• RECORDS SHOWN:

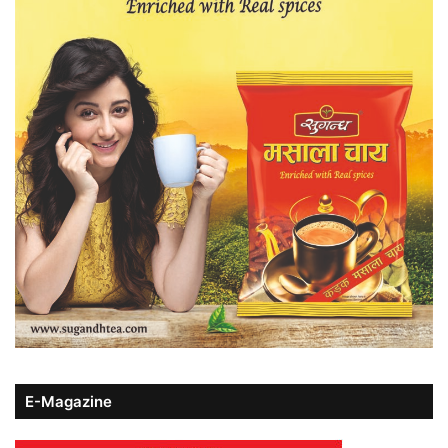
E-Magazine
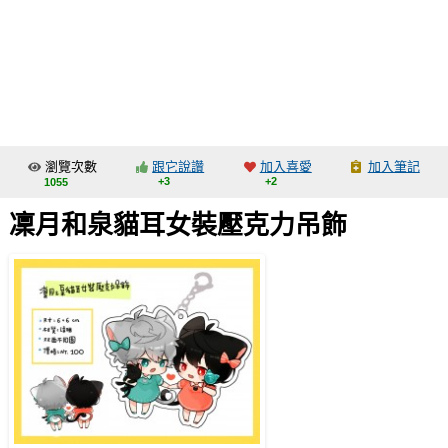
同人社團
工作委託
同人宣傳看板
繪圖藝廊
瀏覽次數
跟它說讚
加入喜愛
加入筆記
交流中心
+3
+2
1055
攤位轉讓區
凜月和泉貓耳女裝壓克力吊飾
會員功能選單
會員中心
註冊會員
登入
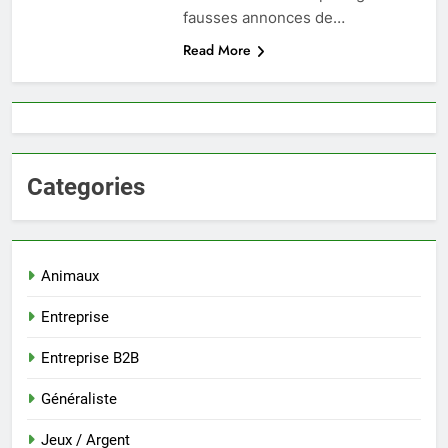
fausses annonces de…
Read More
Categories
Animaux
Entreprise
Entreprise B2B
Généraliste
Jeux / Argent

• WHAT YOU ARE ASKED TO DO:
The material must be returned exactly, with its pictures omitted.

• RESPONSE TO THE EXERCISE:
E-Magazine
同人社團
工作委託
同人宣傳看板
繪圖藝廊
瀏覽次數
跟它說讚
加入喜愛
加入筆記
交流中心
+3
+2
1055
攤位轉讓區
凜月和泉貓耳女裝壓克力吊飾
會員功能選單
會員中心
註冊會員
登入
fausses annonces de…
Read More
Categories
Animaux
Entreprise
Entreprise B2B
Généraliste
Jeux / Argent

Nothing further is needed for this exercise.